Where are the election observers as Zimbabwe's June 27 presidential election approaches? They are barred, at least the major Western observers, by Robert Mugabe's regime. Mr. Mugabe has promised to invite several regional bodies, including the African Union and the South African Development Community, but he has not yet done so. This means that just two weeks before the election, there are no observers in place. Little wonder. They would find a climate of voter intimidation, no meaningful campaign activity and the arrest - in some cases the murder - of opposition figures on the pretext of "security."

In other words, the bad old days of repression have intensified since Zimbabwe's March runoff elections. Mr. Mugabe's unexpected defeat back then raised speculation that a democratic regime change could eventually result. But Zimbabwe watchers now consider the chances of a free and fair election to be virtually nil. Opposition leader and presidential candidate Morgan Tsvangirai himself has been detained twice in recent weeks. Mr. Mugabe has labeled the opposition "British stooges" and has vowed to prevent their victory. A convoy carrying British and American diplomats was attacked by dozens of armed supporters of the Mugabe regime last week in what the State Department described as an organized effort by members of the army, the intelligence services and pro-Mugabe veterans to harass or possibly kidnap Western diplomats (they fled to safety). It has been a long fall for the onetime hero of national liberation. The man intends to keep his office.

▸ DATASET

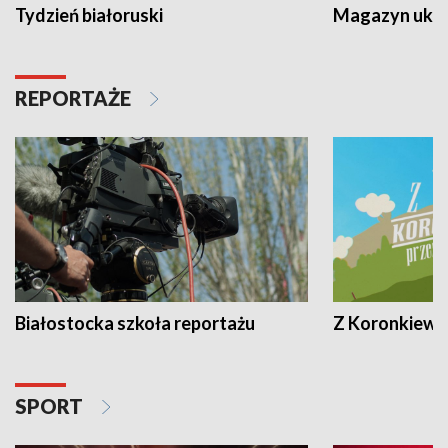
Tydzień białoruski
Magazyn ukra
REPORTAŻE
Białostocka szkoła reportażu
Z Koronkiewic
SPORT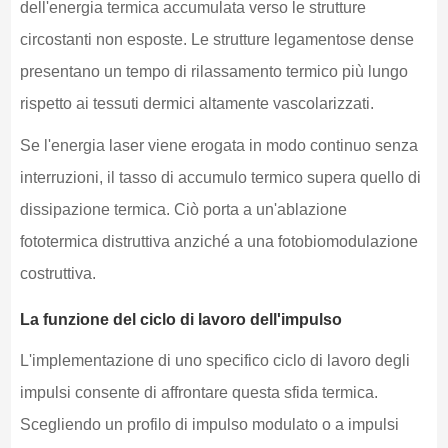
dell'energia termica accumulata verso le strutture
circostanti non esposte. Le strutture legamentose dense
presentano un tempo di rilassamento termico più lungo
rispetto ai tessuti dermici altamente vascolarizzati.
Se l'energia laser viene erogata in modo continuo senza
interruzioni, il tasso di accumulo termico supera quello di
dissipazione termica. Ciò porta a un'ablazione
fototermica distruttiva anziché a una fotobiomodulazione
costruttiva.
La funzione del ciclo di lavoro dell'impulso
L'implementazione di uno specifico ciclo di lavoro degli
impulsi consente di affrontare questa sfida termica.
Scegliendo un profilo di impulso modulato o a impulsi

▸ WHAT THIS EXERCISE ASKS
- a) Rewrite the paragraph of the Zimbabwe election excerpt that begins "In other words, the bad old days" as a short bulleted list that keeps its main facts.
- b) List everything the Zimbabwe election excerpt says election observers would find if they were in the country.
- c) Carry on the Zimbabwe election piece from the point where it stops.

▸ OUTPUTS IN ORDER
- a)
- Repression in Zimbabwe has grown worse since the March runoff elections.
- Mugabe's unexpected defeat in March had raised hopes of a democratic change of government.
- People who follow Zimbabwe now see almost no chance of a free and fair election.
- Opposition leader and presidential candidate Morgan Tsvangirai has been detained twice in recent weeks.
- Mugabe has called the opposition "British stooges" and vowed to keep them from winning.
- Last week, dozens of armed Mugabe supporters attacked a convoy of British and American diplomats, who fled to safety.
- The State Department described the attack as an organized effort by members of the army, the intelligence services and pro-Mugabe veterans to harass or possibly kidnap Western diplomats.
- The onetime hero of national liberation has fallen far and means to stay in office.

- b)
- A climate of voter intimidation
- No meaningful campaign activity
- The arrest, and in some cases the murder, of opposition figures on the pretext of "security"

- c)
Beyond humanitarian imperatives, this matters to the United States. The world's worst inflation rate, the country's near-famine conditions and related problems fuel a regionally destabilizing refugee crisis - not to mention Mr. Mugabe's demagoguery and association with nefarious regimes worldwide. These problems will fester as long as an illegitimate ruler remains in office.

As we have said previously, this would be an ideal time for South African President Thabo Mbeki to cut his ties to Mr. Mugabe once and for all - and for the People's Republic of China to cease its material support. Zimbabwe's crisis affects South Africa more than any "meddling" Western power. Mr. Mbeki should be taking the lead. China should learn that its efforts to arm this repressive regime conflict with the "foreign policy of peace" it claims to promote in this year of the Beijing Olympics.

American and European Union officials have called for a U.N. mission for Zimbabwe. This is not much of a promise, since U.N. contingencies rely on at least minimal willingness to cooperate on behalf of the host government. This, remember, is a ruler who labels his loyal opposition "enemy agents."